How do we develop this intelligence in the body? How do we learn to turn our movement into action? Asana can begin to teach us. We develop such an intense sensitivity that each pore of the skin acts as an inner eye. We become sensitive to the interface between skin and flesh. In this way our awareness is diffused throughout the periphery of our body and is able to sense whether in a particular asana our body is in alignment. We can adjust and balance the body gently from within with the help of these eyes. This is different from seeing with our normal two eyes. Instead we are “sensing” the position of our body.
Boom! Such an epic book.
While practicing asana, we are practicing expanding the awareness beyond the intellect.
And that starts with focus!
By bringing the attention down into focal points around body we create relationship and understanding between mind and body, so that every movement becomes intelligent, and every cell of the body like an “eye of awareness”.
This is the “yolking” or “union” that many reference as the best translation of the word “yoga”. Literally — shortening the distance between body and mind so that we can begin to understand how to expand the awareness.
It’s like crawling before we learn to walk. Awareness expands to the edges of the physical body, then beyond.
Every time we engage with an asana there are many focal points to evaluate. The edge of the back foot in Warrior 2, the pinky toe, the knee over the front ankle, the gaze past the fingertips. At the start, there are only so many of these we can “think” about during the few breaths we stay there before moving on. Engage, let go, move on, engage again.

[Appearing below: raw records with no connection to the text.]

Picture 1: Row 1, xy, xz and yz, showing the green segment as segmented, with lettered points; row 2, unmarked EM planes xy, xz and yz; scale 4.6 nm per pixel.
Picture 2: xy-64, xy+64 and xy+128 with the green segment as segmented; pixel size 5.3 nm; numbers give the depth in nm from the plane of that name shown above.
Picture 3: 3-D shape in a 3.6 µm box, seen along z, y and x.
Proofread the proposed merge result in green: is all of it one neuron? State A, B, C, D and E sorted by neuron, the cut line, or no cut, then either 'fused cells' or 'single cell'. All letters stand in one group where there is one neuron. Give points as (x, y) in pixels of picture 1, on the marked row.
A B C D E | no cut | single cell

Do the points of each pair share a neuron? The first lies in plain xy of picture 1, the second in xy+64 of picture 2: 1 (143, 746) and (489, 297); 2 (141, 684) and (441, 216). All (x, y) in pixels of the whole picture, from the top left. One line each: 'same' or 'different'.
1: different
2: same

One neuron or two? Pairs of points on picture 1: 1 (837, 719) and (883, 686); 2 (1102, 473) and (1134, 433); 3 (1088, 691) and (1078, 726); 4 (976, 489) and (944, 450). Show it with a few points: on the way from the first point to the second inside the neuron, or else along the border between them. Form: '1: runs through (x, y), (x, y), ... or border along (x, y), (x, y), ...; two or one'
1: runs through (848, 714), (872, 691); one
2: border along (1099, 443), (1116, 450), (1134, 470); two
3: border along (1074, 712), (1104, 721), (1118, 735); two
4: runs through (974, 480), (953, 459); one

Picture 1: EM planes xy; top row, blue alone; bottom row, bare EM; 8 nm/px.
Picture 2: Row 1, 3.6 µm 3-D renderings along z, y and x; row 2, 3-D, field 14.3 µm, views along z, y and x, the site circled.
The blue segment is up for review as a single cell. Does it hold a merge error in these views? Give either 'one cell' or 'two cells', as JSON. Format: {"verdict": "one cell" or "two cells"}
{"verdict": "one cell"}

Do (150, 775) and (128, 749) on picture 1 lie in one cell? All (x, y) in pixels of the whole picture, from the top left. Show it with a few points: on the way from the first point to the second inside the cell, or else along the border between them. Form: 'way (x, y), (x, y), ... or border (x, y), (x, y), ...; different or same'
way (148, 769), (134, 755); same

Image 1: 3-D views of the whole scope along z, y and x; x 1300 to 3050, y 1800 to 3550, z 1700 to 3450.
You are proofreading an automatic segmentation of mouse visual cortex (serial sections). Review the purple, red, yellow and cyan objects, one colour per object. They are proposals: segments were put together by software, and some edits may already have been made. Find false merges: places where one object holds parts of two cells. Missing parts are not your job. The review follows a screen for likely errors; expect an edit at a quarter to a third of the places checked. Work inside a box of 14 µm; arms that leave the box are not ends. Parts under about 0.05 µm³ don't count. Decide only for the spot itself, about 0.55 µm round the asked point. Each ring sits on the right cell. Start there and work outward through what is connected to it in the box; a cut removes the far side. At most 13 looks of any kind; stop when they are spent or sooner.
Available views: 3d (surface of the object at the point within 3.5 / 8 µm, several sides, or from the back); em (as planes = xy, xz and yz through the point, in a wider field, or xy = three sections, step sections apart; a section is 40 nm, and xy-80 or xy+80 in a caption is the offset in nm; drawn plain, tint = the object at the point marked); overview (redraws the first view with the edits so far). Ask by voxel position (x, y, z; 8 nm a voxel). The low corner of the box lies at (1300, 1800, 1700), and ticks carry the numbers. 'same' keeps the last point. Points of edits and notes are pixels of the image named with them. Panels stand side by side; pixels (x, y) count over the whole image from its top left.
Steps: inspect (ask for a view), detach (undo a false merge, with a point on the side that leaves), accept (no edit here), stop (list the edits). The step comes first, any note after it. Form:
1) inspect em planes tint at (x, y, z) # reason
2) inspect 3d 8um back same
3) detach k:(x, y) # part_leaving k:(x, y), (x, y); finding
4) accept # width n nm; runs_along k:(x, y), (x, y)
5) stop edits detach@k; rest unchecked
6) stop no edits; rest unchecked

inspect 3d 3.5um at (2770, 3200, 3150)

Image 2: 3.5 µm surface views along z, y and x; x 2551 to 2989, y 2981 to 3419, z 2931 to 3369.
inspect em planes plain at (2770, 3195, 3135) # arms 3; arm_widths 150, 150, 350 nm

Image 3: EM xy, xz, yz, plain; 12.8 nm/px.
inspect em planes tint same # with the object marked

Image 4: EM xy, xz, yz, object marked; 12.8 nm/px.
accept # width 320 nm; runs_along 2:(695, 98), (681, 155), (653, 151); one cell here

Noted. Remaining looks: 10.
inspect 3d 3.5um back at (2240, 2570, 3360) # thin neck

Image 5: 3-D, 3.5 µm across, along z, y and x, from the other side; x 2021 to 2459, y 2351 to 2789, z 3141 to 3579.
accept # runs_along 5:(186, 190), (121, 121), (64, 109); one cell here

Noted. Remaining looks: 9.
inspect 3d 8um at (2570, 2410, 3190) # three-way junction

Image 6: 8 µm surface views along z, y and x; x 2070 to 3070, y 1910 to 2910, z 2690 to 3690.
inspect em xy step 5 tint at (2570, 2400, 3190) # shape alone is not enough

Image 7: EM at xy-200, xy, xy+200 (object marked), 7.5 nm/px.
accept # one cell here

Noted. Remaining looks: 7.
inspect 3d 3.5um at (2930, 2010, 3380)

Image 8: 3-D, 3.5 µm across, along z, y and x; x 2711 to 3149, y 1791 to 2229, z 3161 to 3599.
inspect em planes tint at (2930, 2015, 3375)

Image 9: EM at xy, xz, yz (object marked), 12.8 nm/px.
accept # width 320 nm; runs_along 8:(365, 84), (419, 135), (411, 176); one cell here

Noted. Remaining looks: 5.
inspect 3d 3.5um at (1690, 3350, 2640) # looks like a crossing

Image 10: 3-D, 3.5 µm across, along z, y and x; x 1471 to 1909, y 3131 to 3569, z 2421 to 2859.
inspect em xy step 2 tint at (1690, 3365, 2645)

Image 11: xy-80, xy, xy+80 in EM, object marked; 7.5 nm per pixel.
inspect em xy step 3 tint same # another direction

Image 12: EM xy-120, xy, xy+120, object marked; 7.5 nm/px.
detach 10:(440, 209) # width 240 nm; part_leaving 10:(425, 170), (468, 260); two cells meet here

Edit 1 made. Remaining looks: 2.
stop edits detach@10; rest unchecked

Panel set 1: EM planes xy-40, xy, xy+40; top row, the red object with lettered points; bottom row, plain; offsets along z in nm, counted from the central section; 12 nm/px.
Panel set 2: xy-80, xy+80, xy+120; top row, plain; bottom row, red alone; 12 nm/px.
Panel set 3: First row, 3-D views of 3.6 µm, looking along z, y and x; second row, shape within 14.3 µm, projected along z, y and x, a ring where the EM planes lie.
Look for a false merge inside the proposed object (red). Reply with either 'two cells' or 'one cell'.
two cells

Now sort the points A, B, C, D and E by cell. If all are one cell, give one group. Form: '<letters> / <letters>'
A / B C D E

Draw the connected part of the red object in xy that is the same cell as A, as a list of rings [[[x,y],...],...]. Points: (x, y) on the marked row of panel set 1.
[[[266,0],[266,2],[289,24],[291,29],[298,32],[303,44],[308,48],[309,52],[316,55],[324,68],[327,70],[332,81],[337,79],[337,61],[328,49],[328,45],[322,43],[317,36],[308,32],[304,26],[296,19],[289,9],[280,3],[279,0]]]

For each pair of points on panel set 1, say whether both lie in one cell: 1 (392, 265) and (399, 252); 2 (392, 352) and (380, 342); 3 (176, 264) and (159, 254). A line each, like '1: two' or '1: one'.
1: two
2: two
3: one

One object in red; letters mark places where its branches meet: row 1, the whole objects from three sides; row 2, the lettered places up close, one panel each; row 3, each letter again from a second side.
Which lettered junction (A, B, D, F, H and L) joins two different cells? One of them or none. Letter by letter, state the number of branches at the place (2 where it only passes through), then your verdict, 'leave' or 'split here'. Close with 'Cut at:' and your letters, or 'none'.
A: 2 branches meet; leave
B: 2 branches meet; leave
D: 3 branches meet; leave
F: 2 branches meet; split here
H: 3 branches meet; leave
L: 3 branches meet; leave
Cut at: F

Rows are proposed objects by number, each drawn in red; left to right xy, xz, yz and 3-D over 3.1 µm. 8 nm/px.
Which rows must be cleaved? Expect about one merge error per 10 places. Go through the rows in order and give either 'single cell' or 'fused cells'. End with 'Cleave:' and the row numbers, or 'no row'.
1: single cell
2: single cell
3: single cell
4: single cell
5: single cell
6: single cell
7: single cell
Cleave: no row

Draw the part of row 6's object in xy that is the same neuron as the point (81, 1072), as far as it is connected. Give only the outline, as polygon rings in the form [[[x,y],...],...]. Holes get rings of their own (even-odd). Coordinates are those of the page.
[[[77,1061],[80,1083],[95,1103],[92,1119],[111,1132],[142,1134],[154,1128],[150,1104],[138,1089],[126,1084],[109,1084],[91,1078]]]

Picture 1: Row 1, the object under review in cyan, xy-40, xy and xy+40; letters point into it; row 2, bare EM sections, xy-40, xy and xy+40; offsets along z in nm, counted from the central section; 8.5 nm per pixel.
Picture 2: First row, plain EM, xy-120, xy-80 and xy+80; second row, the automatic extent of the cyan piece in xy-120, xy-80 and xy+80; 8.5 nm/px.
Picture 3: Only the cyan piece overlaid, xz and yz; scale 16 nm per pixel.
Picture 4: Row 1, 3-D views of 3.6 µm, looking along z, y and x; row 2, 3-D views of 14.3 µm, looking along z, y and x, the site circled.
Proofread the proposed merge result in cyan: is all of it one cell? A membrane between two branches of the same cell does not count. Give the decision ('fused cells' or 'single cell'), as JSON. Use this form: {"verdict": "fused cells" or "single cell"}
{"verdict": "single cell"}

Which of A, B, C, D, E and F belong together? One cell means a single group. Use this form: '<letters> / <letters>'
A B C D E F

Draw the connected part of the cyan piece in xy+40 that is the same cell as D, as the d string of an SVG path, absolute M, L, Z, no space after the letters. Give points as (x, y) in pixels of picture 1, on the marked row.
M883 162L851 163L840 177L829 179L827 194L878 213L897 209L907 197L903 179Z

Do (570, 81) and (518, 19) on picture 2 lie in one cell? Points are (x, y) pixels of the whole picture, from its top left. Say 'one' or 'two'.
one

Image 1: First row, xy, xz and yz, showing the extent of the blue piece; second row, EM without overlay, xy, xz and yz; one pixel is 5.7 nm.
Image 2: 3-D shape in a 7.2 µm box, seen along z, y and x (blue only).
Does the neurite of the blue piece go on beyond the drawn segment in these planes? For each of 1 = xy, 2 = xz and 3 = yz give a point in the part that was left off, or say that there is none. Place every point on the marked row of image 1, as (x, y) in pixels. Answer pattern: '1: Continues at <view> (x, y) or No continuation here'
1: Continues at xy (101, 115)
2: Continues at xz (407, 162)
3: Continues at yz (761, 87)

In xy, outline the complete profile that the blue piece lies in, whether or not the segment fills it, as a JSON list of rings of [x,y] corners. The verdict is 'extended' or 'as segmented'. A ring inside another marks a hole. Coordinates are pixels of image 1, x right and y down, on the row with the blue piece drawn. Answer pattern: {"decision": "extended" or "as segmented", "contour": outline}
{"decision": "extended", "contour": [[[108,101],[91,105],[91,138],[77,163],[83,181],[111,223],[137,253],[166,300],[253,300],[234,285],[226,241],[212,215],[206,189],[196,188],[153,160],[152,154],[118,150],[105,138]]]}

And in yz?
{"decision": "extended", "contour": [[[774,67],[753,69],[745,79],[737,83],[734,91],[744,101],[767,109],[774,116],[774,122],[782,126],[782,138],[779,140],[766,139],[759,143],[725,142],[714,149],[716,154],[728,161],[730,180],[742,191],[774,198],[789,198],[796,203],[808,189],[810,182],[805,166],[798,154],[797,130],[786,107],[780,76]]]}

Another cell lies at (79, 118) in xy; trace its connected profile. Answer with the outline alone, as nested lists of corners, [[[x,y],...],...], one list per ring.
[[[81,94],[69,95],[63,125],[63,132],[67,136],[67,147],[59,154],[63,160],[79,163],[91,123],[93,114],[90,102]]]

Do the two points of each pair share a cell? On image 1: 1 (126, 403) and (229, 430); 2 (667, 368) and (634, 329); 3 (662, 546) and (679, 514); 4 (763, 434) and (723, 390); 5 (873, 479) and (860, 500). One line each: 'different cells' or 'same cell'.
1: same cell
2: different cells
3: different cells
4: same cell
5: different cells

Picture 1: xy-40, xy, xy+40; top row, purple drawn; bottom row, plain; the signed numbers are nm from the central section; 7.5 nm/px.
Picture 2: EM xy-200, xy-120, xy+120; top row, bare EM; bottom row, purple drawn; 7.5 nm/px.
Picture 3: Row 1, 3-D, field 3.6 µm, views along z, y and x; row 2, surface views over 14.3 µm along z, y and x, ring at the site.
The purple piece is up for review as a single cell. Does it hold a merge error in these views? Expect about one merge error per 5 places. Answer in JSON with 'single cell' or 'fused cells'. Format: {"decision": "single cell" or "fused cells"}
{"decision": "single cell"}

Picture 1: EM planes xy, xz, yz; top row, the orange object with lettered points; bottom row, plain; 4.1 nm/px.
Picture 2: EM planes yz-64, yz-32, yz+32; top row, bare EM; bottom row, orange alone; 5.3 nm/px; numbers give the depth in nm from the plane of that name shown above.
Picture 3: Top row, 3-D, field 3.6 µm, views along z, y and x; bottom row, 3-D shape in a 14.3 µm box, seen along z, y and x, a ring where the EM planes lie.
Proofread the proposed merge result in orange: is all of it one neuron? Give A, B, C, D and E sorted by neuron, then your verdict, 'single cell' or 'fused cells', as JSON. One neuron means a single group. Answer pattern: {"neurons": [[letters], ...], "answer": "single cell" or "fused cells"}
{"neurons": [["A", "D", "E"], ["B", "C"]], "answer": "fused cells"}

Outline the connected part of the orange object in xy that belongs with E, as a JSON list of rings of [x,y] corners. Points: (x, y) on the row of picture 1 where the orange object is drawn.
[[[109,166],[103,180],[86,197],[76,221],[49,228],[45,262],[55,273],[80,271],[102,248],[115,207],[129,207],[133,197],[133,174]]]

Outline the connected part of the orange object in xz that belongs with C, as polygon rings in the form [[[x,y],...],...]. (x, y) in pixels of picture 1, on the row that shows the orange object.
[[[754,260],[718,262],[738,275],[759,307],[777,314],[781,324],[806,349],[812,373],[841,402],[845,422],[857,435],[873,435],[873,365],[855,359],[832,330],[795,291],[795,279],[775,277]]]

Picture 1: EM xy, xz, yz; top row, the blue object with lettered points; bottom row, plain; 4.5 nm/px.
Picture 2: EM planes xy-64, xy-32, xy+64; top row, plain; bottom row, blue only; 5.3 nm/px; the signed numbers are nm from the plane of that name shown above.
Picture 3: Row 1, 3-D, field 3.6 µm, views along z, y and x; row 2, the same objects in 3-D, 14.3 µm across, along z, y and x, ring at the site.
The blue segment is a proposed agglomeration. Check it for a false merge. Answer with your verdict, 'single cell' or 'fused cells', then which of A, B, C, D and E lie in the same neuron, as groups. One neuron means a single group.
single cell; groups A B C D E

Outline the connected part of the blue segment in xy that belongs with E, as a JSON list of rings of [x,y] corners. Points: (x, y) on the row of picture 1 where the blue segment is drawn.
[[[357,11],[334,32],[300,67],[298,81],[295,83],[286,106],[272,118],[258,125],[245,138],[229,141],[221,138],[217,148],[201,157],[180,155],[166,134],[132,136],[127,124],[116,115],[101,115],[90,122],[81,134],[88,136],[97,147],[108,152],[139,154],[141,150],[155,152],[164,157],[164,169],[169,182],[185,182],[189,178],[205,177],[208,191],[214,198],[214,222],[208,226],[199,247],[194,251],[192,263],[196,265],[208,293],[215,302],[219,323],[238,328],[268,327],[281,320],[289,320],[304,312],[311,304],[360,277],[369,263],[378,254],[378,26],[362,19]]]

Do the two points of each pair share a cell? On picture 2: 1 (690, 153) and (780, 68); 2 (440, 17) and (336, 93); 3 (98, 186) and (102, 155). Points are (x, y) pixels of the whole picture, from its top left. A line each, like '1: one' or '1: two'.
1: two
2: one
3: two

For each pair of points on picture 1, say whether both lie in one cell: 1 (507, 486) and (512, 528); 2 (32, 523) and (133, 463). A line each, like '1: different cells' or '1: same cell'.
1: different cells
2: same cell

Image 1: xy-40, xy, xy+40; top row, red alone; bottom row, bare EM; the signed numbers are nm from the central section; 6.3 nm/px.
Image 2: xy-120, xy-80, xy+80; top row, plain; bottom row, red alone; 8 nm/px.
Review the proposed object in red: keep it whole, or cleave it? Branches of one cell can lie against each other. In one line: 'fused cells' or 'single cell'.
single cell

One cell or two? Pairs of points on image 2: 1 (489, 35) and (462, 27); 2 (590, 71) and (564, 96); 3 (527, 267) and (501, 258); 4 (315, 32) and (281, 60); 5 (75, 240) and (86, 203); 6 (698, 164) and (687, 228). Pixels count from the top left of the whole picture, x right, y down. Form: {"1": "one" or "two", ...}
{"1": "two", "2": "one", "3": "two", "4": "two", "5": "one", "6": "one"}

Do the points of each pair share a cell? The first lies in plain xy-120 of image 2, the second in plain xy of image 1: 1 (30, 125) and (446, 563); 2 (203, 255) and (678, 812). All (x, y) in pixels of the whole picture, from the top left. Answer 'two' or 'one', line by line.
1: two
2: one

Over time the edges of those moments begin to soften and blend together. We can “be” right at the fingertip but also at the back heel at the same instant. Eventually, we can “be” everywhere in our body at once. Embodiment.
Suddenly focus doesn’t seem to be so correlated with productivity, does it?
With a yoga practice, focus is not a means to an end, but an end in itself.
It has inherent value and underpins all the “enlightened” states we might occasion in ourselves during the course of a lifetime.
From diligent focus, can come awareness.
From open awareness, can come presence.
In presence, all things can be seen as one.